Text shown:
Hi Michael,

That caught my attention...

Could you please elaborate on "elastically grow and shrink CPU usage"
and how it really works under the covers? It seems that CPU usage is
just a "label" for an executor on Mesos. Where's this in the code?

Pozdrawiam,
Jacek Laskowski
----
https://medium.com/@jaceklaskowski/
Mastering Apache Spark 2.0 https://bit.ly/mastering-apache-spark
Follow me at https://twitter.com/jaceklaskowski


On Mon, Dec 26, 2016 at 6:25 PM, Michael Gummelt <mgumm...@mesosphere.io> wrote:
>> Using 0 for spark.mesos.mesosExecutor.cores is better than dynamic
>> allocation
>
> Maybe for CPU, but definitely not for memory.  Executors never shut down in
> fine-grained mode, which means you only elastically grow and shrink CPU
> usage, not memory.
>
> On Sat, Dec 24, 2016 at 10:14 PM, Davies Liu <davies....@gmail.com> wrote:
>>
>> Using 0 for spark.mesos.mesosExecutor.cores is better than dynamic
>> allocation, but have to pay a little more overhead for launching a
>> task, which should be OK if the task is not trivial.

Input data:
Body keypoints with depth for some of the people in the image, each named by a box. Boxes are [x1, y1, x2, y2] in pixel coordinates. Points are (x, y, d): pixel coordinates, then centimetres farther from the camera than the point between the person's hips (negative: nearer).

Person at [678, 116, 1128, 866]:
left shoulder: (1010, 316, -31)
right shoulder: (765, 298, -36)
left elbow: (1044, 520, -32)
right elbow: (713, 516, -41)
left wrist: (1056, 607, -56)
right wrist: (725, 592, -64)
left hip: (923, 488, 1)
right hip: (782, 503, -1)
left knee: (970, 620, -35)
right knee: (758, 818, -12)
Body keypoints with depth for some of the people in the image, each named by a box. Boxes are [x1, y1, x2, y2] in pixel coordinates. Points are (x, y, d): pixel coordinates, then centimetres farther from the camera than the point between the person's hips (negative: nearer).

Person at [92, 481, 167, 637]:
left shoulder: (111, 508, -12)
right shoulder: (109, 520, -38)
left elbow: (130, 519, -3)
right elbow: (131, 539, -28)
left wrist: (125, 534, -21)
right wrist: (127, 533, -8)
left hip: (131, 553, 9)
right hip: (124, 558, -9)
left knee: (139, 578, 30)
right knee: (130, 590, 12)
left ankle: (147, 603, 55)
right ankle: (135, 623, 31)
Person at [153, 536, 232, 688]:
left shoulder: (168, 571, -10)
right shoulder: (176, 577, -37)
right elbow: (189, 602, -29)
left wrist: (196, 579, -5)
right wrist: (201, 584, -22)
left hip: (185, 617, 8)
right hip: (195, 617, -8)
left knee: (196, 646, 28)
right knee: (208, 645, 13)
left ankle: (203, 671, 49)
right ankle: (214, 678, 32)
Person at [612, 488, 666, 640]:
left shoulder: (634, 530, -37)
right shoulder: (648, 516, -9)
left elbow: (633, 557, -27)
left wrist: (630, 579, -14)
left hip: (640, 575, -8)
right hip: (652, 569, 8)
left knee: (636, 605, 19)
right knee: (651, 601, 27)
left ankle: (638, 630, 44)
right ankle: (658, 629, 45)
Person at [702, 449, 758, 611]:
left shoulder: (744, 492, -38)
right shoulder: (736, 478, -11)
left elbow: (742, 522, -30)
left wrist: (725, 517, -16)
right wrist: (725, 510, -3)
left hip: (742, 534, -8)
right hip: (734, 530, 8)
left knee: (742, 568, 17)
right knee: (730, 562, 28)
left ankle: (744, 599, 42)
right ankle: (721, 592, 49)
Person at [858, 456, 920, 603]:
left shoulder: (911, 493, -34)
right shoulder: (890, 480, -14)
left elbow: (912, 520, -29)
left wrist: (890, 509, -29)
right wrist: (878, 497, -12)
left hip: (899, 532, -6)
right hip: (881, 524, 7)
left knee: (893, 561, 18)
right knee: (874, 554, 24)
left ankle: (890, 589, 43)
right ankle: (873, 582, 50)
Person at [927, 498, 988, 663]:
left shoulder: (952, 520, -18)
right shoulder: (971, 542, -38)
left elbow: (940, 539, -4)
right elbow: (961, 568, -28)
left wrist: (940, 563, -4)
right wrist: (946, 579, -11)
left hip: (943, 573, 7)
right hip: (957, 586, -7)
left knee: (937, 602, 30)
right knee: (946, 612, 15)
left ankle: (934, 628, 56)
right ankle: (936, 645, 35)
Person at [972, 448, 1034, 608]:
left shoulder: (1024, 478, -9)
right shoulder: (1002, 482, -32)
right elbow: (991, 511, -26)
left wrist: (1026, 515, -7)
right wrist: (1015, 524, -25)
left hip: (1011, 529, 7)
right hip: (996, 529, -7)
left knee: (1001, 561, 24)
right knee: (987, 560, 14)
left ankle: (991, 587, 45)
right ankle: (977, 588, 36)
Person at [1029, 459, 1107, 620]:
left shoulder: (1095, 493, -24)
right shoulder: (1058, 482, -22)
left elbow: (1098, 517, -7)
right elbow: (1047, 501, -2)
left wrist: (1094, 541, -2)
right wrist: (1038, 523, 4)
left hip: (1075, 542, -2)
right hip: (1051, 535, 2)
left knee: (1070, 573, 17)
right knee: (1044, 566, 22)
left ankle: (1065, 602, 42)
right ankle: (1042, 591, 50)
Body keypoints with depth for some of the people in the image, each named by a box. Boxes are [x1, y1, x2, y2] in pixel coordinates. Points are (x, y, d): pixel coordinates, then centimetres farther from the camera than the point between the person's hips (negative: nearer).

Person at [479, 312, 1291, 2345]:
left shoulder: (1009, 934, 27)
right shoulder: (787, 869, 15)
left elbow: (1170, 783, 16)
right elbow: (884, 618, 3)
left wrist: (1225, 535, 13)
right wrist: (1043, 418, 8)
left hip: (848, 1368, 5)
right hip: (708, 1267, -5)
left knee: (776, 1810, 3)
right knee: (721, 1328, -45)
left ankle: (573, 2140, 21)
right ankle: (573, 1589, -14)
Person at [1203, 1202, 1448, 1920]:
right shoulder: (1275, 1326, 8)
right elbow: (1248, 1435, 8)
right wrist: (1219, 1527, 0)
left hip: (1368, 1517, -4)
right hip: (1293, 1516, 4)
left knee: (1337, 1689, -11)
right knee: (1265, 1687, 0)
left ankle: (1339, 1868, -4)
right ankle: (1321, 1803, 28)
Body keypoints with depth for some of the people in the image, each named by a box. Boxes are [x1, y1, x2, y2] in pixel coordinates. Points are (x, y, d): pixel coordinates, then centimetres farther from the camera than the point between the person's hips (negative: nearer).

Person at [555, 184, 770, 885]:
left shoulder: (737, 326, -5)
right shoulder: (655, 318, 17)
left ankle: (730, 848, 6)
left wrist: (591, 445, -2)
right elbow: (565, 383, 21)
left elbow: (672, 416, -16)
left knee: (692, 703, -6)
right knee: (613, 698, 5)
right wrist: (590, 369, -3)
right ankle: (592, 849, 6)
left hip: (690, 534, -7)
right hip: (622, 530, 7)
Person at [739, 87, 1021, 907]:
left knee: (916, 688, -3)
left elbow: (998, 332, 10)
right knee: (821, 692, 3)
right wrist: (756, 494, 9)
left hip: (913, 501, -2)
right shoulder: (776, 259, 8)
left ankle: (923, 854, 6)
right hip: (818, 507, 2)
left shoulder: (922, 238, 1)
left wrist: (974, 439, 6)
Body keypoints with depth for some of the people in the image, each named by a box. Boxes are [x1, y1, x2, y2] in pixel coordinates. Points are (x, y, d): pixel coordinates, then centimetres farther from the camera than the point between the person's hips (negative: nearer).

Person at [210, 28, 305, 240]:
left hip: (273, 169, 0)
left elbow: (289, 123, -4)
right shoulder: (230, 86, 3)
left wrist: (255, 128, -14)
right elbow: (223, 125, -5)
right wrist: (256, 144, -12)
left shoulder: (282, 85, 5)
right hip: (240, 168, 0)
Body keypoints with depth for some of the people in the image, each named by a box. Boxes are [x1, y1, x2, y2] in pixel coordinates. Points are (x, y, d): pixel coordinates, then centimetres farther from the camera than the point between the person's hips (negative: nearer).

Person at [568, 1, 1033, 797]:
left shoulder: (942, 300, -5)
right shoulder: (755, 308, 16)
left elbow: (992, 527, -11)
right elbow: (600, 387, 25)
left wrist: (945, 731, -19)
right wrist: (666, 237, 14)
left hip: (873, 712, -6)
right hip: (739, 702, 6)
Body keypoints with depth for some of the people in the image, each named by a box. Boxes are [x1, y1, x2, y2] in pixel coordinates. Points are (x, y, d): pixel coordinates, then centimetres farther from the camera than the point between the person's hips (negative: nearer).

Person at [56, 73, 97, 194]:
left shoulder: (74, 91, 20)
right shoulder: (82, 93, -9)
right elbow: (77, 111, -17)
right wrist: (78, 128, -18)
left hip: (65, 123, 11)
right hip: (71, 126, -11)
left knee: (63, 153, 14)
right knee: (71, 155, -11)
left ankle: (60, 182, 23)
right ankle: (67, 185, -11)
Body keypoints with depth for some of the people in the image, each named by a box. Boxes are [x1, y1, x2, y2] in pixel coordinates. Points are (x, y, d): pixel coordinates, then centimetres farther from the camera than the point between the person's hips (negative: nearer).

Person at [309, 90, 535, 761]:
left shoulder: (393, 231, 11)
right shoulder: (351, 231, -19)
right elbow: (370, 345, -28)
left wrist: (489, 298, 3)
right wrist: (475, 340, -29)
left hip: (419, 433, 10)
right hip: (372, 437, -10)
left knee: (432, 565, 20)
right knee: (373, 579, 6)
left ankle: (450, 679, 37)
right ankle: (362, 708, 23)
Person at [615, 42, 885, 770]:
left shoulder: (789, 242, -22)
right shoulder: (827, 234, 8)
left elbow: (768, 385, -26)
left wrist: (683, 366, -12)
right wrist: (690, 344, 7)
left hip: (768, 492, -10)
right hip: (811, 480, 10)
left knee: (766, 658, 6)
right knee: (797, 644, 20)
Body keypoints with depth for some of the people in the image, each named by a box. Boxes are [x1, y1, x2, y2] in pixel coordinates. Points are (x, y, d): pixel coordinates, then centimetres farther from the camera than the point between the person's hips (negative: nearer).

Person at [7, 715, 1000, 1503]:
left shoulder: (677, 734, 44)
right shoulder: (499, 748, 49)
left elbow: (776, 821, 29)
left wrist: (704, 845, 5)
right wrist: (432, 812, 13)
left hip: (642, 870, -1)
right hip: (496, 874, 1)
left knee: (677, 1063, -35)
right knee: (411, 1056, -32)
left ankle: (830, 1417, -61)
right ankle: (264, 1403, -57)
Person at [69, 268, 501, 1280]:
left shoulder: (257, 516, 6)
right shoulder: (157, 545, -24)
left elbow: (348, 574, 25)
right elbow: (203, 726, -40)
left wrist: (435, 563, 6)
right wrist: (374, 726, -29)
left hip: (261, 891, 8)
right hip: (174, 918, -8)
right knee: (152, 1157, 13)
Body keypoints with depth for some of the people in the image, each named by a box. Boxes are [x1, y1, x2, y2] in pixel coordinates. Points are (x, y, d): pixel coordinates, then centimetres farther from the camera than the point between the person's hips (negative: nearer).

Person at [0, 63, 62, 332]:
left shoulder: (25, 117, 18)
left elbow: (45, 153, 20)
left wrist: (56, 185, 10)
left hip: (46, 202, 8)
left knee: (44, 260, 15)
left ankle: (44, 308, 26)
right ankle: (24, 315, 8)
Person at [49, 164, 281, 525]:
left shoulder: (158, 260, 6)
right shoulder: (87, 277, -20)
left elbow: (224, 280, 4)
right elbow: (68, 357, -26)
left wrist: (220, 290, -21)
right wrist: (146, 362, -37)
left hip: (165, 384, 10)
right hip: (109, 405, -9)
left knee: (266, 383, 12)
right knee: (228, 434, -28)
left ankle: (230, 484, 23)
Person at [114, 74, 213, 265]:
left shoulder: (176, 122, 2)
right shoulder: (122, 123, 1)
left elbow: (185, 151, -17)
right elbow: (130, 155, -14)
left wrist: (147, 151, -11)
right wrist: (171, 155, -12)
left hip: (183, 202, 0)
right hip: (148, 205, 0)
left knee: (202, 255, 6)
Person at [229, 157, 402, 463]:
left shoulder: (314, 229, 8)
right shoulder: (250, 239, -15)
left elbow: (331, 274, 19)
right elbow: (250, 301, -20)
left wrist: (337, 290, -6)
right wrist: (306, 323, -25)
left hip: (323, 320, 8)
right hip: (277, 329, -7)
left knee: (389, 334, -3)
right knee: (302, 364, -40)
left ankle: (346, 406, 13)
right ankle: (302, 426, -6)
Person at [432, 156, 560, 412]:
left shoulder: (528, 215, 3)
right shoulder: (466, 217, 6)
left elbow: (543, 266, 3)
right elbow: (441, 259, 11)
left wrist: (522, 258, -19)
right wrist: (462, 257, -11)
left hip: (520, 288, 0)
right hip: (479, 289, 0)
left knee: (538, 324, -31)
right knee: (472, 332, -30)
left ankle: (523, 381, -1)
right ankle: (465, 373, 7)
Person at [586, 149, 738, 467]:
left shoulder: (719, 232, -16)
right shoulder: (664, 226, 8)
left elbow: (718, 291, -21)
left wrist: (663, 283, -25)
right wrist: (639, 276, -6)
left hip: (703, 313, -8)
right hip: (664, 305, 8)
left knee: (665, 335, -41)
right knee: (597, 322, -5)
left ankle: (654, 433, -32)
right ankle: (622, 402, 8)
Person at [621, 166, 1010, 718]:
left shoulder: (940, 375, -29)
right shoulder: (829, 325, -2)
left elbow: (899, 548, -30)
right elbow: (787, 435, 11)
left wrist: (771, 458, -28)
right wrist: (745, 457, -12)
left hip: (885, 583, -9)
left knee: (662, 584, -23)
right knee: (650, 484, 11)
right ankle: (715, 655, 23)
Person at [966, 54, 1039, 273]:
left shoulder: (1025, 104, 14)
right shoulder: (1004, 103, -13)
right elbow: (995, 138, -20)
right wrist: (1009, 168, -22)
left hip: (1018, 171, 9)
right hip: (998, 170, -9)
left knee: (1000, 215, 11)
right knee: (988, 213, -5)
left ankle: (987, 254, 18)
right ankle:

Assignment:
From the Spark email thread above, reproduce everything from "On Mon, Dec" down to "is not trivial." word for word.

Task output:
On Mon, Dec 26, 2016 at 6:25 PM, Michael Gummelt <mgumm...@mesosphere.io> wrote:
>> Using 0 for spark.mesos.mesosExecutor.cores is better than dynamic
>> allocation
>
> Maybe for CPU, but definitely not for memory.  Executors never shut down in
> fine-grained mode, which means you only elastically grow and shrink CPU
> usage, not memory.
>
> On Sat, Dec 24, 2016 at 10:14 PM, Davies Liu <davies....@gmail.com> wrote:
>>
>> Using 0 for spark.mesos.mesosExecutor.cores is better than dynamic
>> allocation, but have to pay a little more overhead for launching a
>> task, which should be OK if the task is not trivial.